The foregoing is merely exemplary embodiments of the present application and is not intended to limit the scope of the present application, and various modifications and variations may be suggested to one skilled in the art. Any modification, equivalent replacement, improvement, etc. made within the spirit and principles of the present application should be included in the protection scope of the present application.

The foregoing is merely specific embodiments of the present application, but the scope of the present application is not limited thereto, and any person skilled in the art can easily think about changes or substitutions within the technical scope of the present application, and the changes and substitutions are intended to be covered by the scope of the present application. Therefore, the protection scope of the present application shall be subject to the protection scope of the claims.
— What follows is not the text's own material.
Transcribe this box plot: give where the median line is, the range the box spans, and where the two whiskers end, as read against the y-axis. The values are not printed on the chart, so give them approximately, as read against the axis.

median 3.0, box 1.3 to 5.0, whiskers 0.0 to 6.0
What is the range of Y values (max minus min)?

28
It is noted that relational terms such as first and second, and the like are used solely to distinguish one entity or action from another entity or action without necessarily requiring or implying any actual such relationship or order between such entities or actions. Moreover, the terms "comprises," "comprising," or any other variation thereof, are intended to cover a non-exclusive inclusion, such that a process, method, article, or apparatus that comprises a list of elements does not include only those elements but may include other elements not expressly listed or inherent to such process, method, article, or apparatus. Without further limitation, an element defined by the phrase "comprising one … …" does not exclude the presence of other like elements in a process, method, article, or apparatus that comprises the element.

Claims (10)

1. A guidewire tube for interventional procedures, comprising:

the catheter comprises a catheter body including a first distal segment and a second proximal segment, the first segment having an inner diameter dimension greater than an inner diameter dimension of the second segment.

2. The interventional catheter of claim 1, further comprising a transition section, wherein two ends of the transition section are connected to the first and second tube sections, respectively, and wherein an inner diameter of the transition section is tapered from the first tube section toward the second tube section.
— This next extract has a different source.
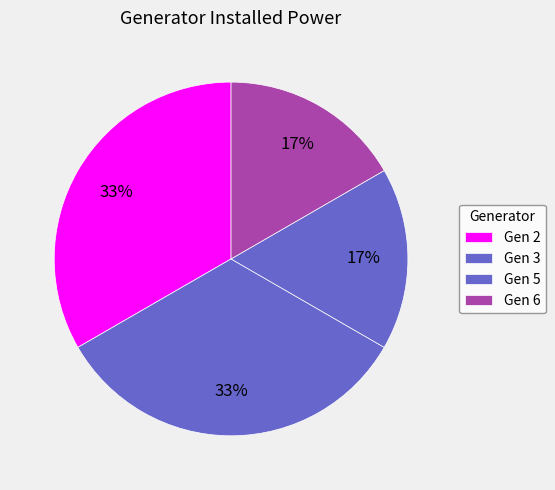

To the nearest percent, what percentage of the pie is Gen 6?

17%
3. The interventional catheter of claim 1, wherein the first tube segment is fixedly connected to the second tube segment.

4. The interventional catheter of claim 3, wherein the first tube section comprises a tapered section toward the distal end of the second tube section, the tapered section being connected to the second tube section, an inner diameter dimension of the tapered section being tapered from the first tube section toward the second tube section.
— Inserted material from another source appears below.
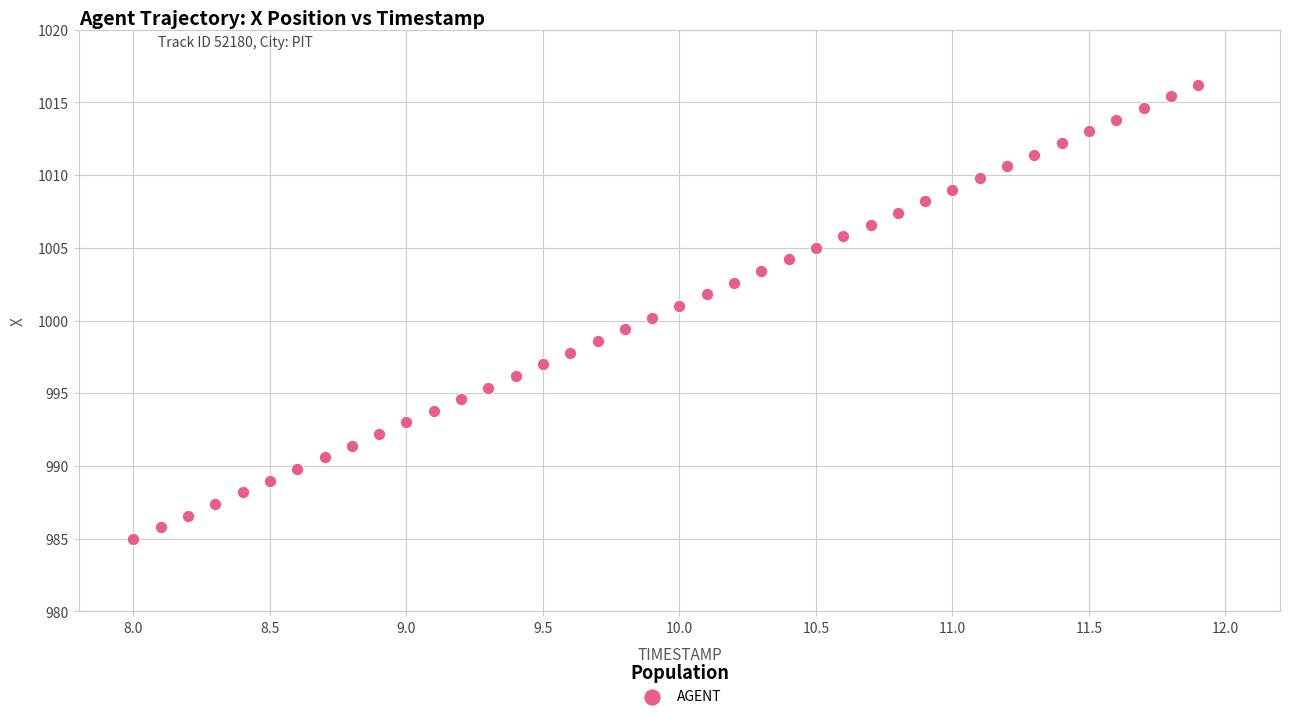

What is the range of Y values (max minus min)?

31.2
5. The interventional catheter of claim 3, wherein the second tube section comprises a diverging section toward the proximal end of the first tube section, the diverging section being connected to the first tube section, an inner diameter dimension of the diverging section being gradually expanded from the second tube section toward the first tube section.

6. The interventional catheter of claim 1, wherein the first and second catheter sections are integrally formed.

7. The interventional guidewire tube of any one of claims 1 to 6, wherein the first and second tube segments have the same outside diameter dimensions.

8. A guide wire tube assembly for interventional procedures, comprising the guide wire tube and guide wire for interventional procedures according to any one of claims 1 to 7, wherein the guide wire is inserted into the tube body, and a gap distance between the guide wire and an inner wall of the first tube section is larger than a gap distance between the guide wire and an inner wall of the second tube section.

9. A delivery system for interventional procedures, characterized by comprising a guide wire tube for interventional procedures according to any one of claims 1 to 7;

and the handle is connected with the proximal end of the guide wire tube.

10. The interventional delivery system of claim 9, further comprising a guide head coupled to the distal end of the tube body.